Astronomy experts say the fireball that seemed to fall from the sky over Derbyshire last night was a “rare and spectacular sight”.
Those of the Royal Astronomical Society believe it was an “unusually bright meteor” that has been spotted across the country.
The phenomenon was filmed at Stenson Fields around 11.35pm, while sightings have also been reported in Oakwood, Littleover and near Belper.
A spokesman for the Royal Astronomical Society said: “From the image it looks like a” fireball “- an unusually bright meteor – although this does not mean that something has reached the ground.
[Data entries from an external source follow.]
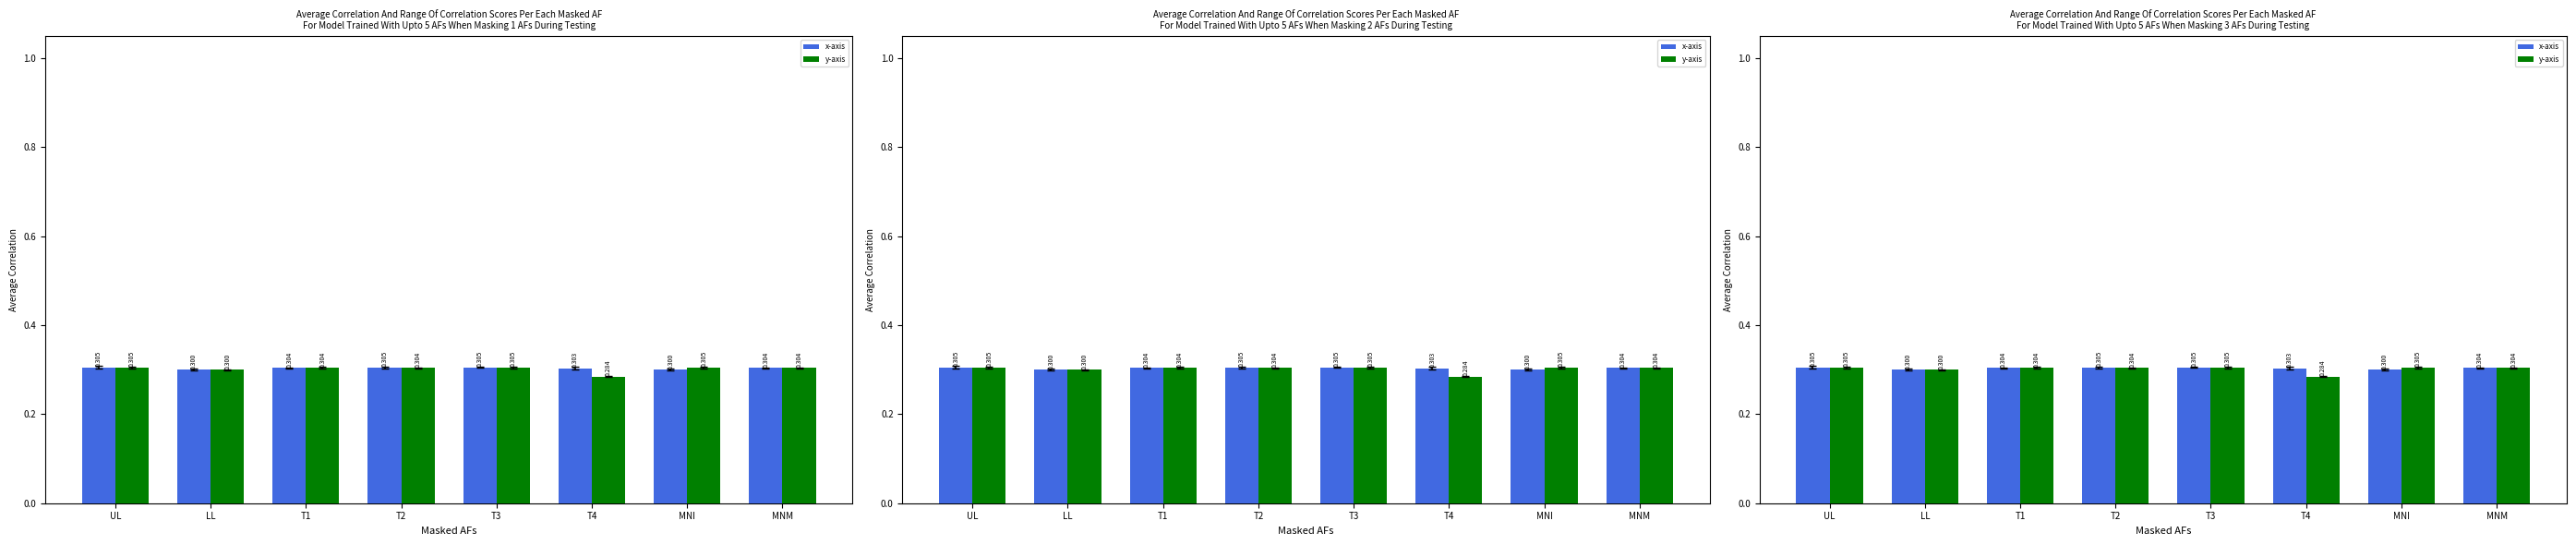

Which category has the lowest value across all series?

T4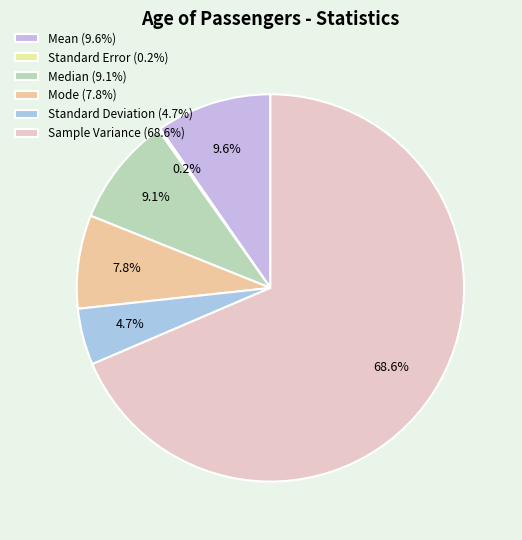

Which slice is the smallest?

Standard Error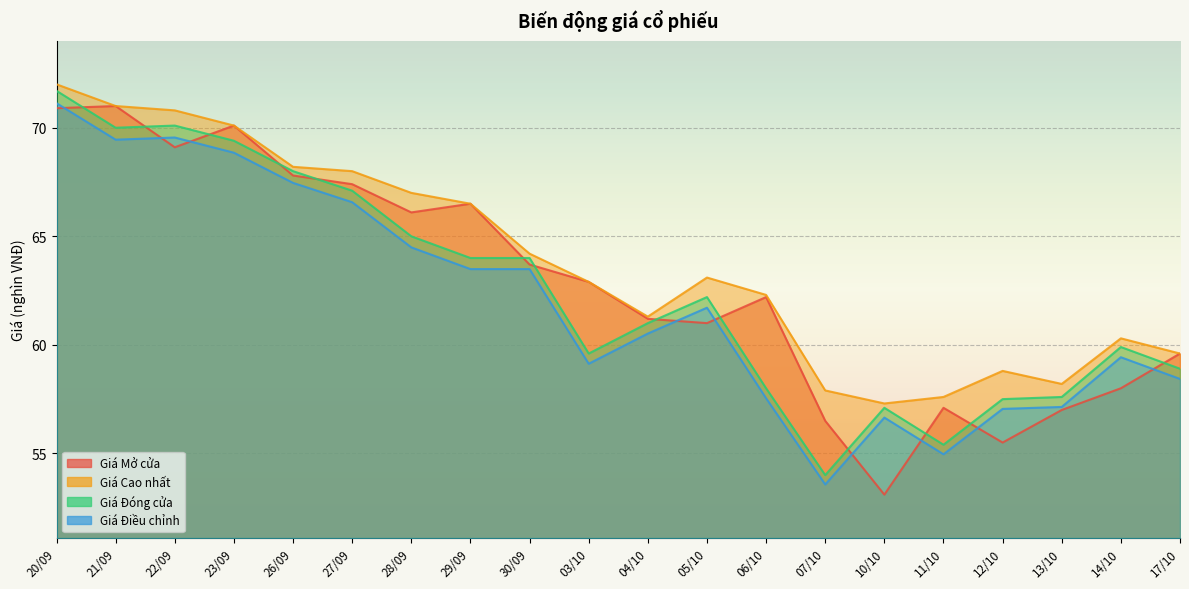

What is the difference between the maximum and second lowest values in the Giá Điều chỉnh series?

16.2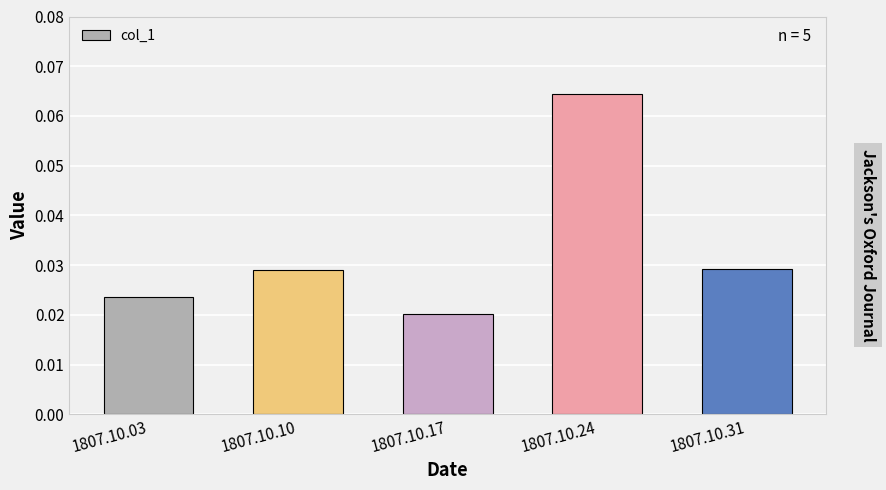

Where is the data nearest to the value 0?

1807.10.17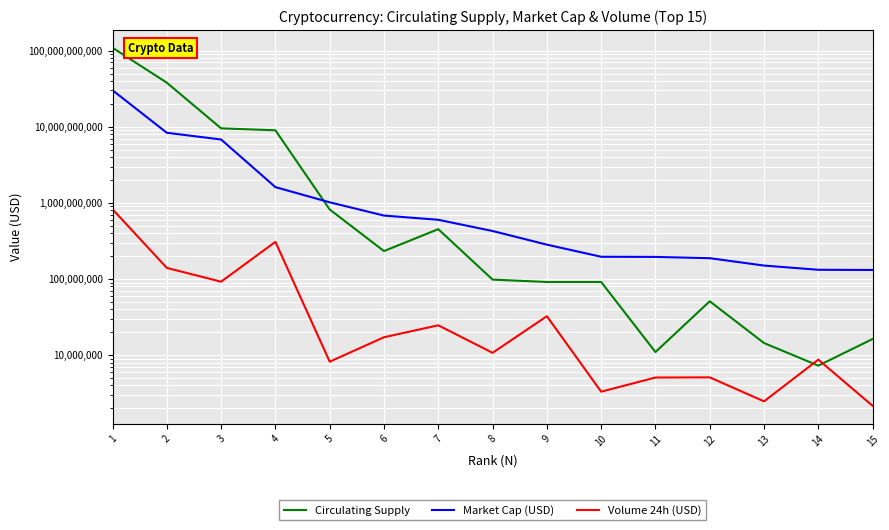

At which category is the sum across all series the highest?

1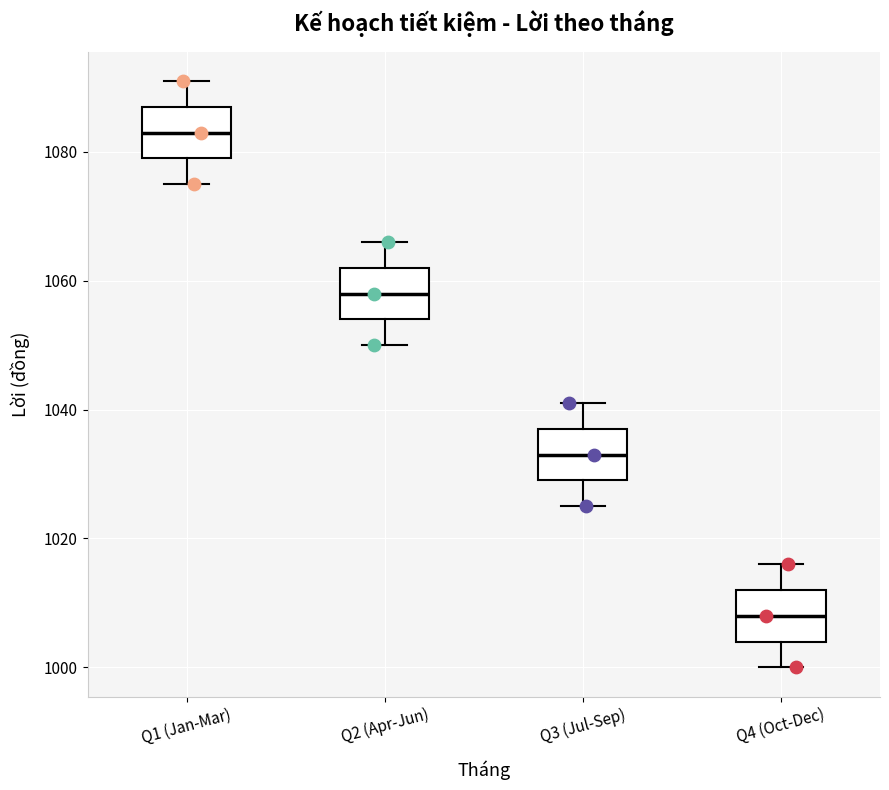

Which box's median line is the highest?

Q1 (Jan-Mar)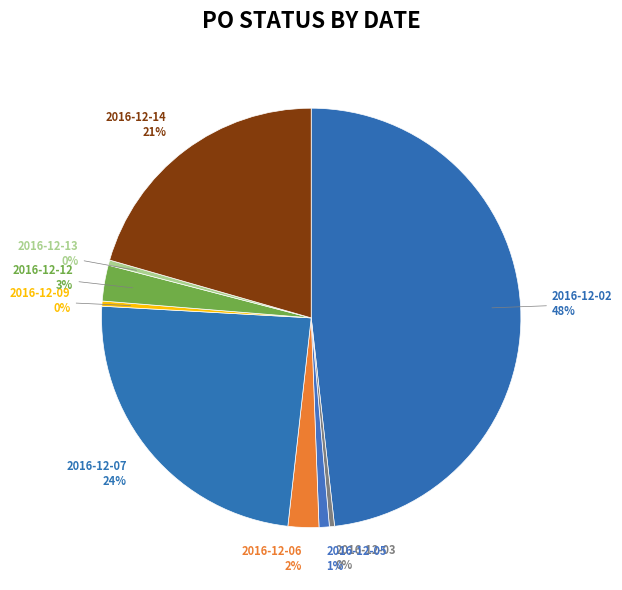

Which has a higher value, 2016-12-03 or 2016-12-07?

2016-12-07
It is still a fairly rare and spectacular sight, therefore those who they are witnesses they should consider themselves lucky! “
Linda Terry says she feels “very lucky” to have seen the meteor from her front room in the Nether Heage, near Belper.
He said, “I couldn’t believe my eyes.
“It was like a fireball coming down from the sky, so it was a little scary, but the orange, yellow and red colors were beautiful.
“It was fantastic, it was a show to hold and I feel very lucky to have seen it.”
Resident Valerie Walker didn’t initially think she saw a flash from her window.
He said, “I was looking out the window and I saw a flash of light at first. I thought it was lightning, that’s probably what it was.”
The dramatic video was captured by the doorbell security camera outside Gary Rogers’ Stenson Fields home.
The 52-year-old, who lives just off Wragley Way, said, “I couldn’t believe my eyes when I saw it. I thought,” what is it? “
“I was really surprised. I’ve never seen a meteor before, only shooting stars.
“I thought it was absolutely not a firework, I had never seen a firework light up the horizon like that.”
A meteor is a space rock that enters the Earth’s atmosphere.
As it falls to Earth, the resistance, or resistance, of the air on the rock makes it extremely hot.
What we see in that case is a “shooting star”.
That light strip is not actually the rock, but rather the hot incandescent air as the hot rock spreads into the atmosphere.
It becomes known as a meteorite after it hits the surface.